>> start Text provided

In order to avoid DER operation when a frequency deviation from the rated value occurs, two thresholds of response for overfrequency and underfrequency are often covered in the reviewed standards.
In Table 2, normal operating frequency range begins on the base frequency value and ends on threshold 1. Before the protection triggers, a time delay is stated between thresholds 1 and 2. A faster time delay is established when the frequency value exceeds threshold 2.
The most common base frequency values are 50 Hz (nine standards) and 60 Hz (five standards; Table 2). IEC/IEEE/PAS 63547 does not set a base frequency, but rather states that, in some countries, IEC specifies 60 Hz.
For overfrequency, threshold 1 settings range from +0.2 Hz in G59 to +2 Hz in AS 4777.2, BDEW, EN 50438, and UNE/EN/IEC 62109, with +0.5 Hz being the most frequent value, while threshold 2 settings range from +0.5 Hz in G59 to +2 Hz in IEEE 1547. For underfrequency, threshold 1 settings range from −0.2 Hz in IEC/IEEE/PAS 63547 (>30 kW) to −3 Hz in IEC/IEEE/PAS 63547 (>30 kW) and UNE/EN/IEC 62109, while threshold 2 settings range from −2 Hz in G59 to −3.5 Hz in IEEE 1547.

>> end Text provided

Stated problem a: Reproduce the section of the passage on frequency thresholds that starts with the words "In order to" and ends with the words "exceeds threshold 2.".
The passage on frequency thresholds and the listing come from separate, unrelated sources.

>> start Records for processing

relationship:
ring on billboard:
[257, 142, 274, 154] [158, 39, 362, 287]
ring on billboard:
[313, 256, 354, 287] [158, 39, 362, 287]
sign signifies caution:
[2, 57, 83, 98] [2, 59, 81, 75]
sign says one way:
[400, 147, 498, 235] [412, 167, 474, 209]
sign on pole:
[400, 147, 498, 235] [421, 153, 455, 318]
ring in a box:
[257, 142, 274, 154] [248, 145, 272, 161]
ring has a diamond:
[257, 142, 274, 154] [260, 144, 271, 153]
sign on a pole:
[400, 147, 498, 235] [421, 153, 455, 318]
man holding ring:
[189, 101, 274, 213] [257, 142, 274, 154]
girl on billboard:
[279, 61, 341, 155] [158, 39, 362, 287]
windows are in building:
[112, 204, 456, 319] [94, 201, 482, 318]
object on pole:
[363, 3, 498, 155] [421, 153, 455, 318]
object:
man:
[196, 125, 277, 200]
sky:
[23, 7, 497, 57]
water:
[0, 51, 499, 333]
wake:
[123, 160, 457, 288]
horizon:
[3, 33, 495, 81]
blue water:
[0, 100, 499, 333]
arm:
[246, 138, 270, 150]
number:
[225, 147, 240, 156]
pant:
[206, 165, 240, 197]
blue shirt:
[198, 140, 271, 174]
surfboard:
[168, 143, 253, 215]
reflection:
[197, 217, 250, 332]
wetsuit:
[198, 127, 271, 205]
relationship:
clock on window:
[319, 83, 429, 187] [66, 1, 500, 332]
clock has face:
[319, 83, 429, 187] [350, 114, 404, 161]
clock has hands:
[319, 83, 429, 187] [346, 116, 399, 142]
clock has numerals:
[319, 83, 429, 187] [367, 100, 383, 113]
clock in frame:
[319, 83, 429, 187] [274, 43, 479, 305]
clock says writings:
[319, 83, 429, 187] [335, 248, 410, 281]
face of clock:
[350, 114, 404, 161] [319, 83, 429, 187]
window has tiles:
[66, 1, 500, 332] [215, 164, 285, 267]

>> end Records for processing
>> start Records for processing

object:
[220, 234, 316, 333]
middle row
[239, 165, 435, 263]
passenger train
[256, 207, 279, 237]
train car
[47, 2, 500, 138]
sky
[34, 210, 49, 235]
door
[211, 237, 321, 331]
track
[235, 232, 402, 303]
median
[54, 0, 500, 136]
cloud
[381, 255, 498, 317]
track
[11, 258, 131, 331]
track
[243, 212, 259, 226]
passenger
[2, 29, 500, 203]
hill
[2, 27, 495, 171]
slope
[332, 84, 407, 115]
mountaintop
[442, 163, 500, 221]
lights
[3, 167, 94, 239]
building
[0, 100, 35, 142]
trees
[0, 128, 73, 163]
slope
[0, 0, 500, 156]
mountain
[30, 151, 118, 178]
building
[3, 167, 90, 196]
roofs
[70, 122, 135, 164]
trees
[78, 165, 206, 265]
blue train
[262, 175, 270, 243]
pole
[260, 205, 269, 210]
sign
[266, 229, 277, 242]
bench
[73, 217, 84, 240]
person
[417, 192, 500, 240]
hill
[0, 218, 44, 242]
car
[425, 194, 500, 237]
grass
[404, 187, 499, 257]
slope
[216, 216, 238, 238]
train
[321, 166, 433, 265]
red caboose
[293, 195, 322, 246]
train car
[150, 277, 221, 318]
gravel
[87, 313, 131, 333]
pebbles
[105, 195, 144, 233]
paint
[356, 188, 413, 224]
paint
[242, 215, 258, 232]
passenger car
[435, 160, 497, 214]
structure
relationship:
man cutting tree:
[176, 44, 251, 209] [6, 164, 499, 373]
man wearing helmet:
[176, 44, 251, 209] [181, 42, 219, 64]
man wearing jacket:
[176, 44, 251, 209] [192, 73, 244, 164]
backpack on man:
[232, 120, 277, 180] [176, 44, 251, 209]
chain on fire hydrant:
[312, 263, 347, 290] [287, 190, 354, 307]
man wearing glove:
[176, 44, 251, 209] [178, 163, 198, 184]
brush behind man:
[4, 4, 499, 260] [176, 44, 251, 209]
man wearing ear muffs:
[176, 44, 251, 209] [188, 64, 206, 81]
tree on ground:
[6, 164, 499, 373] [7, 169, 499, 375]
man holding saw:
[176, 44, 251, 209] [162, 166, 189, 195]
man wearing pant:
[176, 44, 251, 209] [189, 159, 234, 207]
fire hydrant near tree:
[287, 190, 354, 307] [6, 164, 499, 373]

>> end Records for processing
>> start Records for processing

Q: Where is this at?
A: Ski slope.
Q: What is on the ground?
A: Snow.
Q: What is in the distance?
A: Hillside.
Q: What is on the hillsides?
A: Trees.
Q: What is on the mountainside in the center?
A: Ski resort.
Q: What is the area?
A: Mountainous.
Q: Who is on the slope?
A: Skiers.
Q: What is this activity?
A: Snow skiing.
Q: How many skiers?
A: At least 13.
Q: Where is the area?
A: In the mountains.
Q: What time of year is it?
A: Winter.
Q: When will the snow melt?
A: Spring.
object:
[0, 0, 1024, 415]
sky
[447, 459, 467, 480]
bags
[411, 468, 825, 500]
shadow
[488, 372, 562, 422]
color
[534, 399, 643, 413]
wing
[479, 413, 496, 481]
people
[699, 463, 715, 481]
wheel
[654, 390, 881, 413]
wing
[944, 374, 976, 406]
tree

>> end Records for processing

Stated problem b: Transcribe the section of the listing that starts with the line containing "windows are in" and ends with the line containing "[319, 83, 429, 187] [66, 1, 500, 332]", including both of those lines.

Problem solution a:
In order to avoid DER operation when a frequency deviation from the rated value occurs, two thresholds of response for overfrequency and underfrequency are often covered in the reviewed standards.
In Table 2, normal operating frequency range begins on the base frequency value and ends on threshold 1. Before the protection triggers, a time delay is stated between thresholds 1 and 2. A faster time delay is established when the frequency value exceeds threshold 2.

Problem solution b:
windows are in building:
[112, 204, 456, 319] [94, 201, 482, 318]
object on pole:
[363, 3, 498, 155] [421, 153, 455, 318]
object:
man:
[196, 125, 277, 200]
sky:
[23, 7, 497, 57]
water:
[0, 51, 499, 333]
wake:
[123, 160, 457, 288]
horizon:
[3, 33, 495, 81]
blue water:
[0, 100, 499, 333]
arm:
[246, 138, 270, 150]
number:
[225, 147, 240, 156]
pant:
[206, 165, 240, 197]
blue shirt:
[198, 140, 271, 174]
surfboard:
[168, 143, 253, 215]
reflection:
[197, 217, 250, 332]
wetsuit:
[198, 127, 271, 205]
relationship:
clock on window:
[319, 83, 429, 187] [66, 1, 500, 332]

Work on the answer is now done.